Was die FDP von New Labour lernen sollte
Scheint ganz so, als müssten die britischen Tories eine weitere Runde auf der Oppositionsbank einlegen. Unerwartet schnell hat New Labour den Blair-Kater weggesteckt und mit kühnem Agenda-setting zu neuen Höhenflügen unter Gordon Brown abgehoben. Schwere Zeiten für David Cameron, den nicht mehr ganz so hoffnungsvollen Hoffnungsträger der Tories.
Was sich diesen Sommer in Grossbritannien abgespielt hat – die Auferstehung einer ausgezehrten Regierungspartei unter einem altbekannten Urgestein – ist ein Glanzstück in politischer Unabsehbarkeit. Wer hätte diesen Frühling auch nur einen Penny auf Tonys abgehalfterte Skandaltruppe gewettet? Und jetzt, sechs Monate später, liegen sie in Umfragen wieder satte 8 Punkte vor den Conservatives. How come?
Abgesehen davon, dass die britische Regierung offenbar schlicht vieles richtig macht, gibt es eine Konstante in der Erfolgsgeschichte von New Labour: Es ist die Besetzung der Mitte. Oder die Themenführerschaft über das, was die breite Wählerschaft bewegt.

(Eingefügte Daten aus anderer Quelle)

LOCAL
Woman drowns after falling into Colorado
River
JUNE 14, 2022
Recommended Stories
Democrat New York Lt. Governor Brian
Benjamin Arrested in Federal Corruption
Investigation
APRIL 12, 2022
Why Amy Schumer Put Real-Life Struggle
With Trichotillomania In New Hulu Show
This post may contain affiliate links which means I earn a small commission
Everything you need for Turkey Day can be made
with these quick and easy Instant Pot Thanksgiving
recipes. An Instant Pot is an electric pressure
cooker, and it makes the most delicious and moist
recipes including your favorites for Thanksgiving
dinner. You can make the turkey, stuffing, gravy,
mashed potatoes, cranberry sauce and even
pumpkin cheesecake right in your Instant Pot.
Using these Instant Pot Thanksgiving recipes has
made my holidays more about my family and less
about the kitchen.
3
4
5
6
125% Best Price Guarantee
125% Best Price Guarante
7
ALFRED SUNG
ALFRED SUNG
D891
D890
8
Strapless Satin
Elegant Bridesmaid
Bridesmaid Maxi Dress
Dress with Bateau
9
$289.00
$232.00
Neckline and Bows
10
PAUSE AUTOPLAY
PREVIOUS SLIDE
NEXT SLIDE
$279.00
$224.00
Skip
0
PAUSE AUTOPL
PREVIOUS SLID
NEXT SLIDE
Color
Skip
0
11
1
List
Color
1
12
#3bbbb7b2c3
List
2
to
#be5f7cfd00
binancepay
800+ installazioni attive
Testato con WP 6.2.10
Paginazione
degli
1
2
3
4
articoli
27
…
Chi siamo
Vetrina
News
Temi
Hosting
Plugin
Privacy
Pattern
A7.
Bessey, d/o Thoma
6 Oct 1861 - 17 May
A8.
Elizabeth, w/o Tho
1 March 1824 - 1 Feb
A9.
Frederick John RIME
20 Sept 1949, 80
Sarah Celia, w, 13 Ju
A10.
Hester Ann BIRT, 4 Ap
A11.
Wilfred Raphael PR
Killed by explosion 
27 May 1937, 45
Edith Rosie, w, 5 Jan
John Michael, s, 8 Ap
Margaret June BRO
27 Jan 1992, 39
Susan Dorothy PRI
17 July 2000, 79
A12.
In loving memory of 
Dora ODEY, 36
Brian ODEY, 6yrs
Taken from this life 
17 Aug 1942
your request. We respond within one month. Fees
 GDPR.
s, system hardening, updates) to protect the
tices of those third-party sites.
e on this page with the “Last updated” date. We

Heisse Kartoffeln, die für Linke früher ein Tabu darstellten, werden offensiv thematisiert. Law&Order-Themen und andere Domänen der Konservativen konnten so ihrer Deutungshoheit entzogen werden. Zur Besetzung der Mitte ist das unverzichtbar. Das hat sich wohl auch Chantal Galladé gedacht, als sie in ihr Zwölf-Punkte-Programm gegen Jugendgewalt auch repressive Elemente einstreute.
Doch die Schweizer Sozialdemokraten sind noch weit davon entfernt, offensiv die Mitte zu besetzen. Und das, obwohl es ihnen die FDP eigentlich ziemlich leicht machen würde mit ihrem weiterhin nur als Lippenbekenntnis wahrgenommenen Kampf um die „urbane Wählerschaft“. Anstatt sich an jenem 15%-Terrain festzuklammern, das ihr die SVP noch lässt, sollte sich die FDP sagen: Von New Labour lernen heisst gewinnen lernen. Und anstatt das Verbandsbeschwerderecht die Entmischung der Quartiere bekämpfen. Durch Steuerrabatte erneuerbare Energien fördern. Sich um die Lehrpläne der Koranschulen kümmern. Und ein Elf-Punkte-Programm gegen Jugendgewalt vorlegen. Bevor das die CVP tut.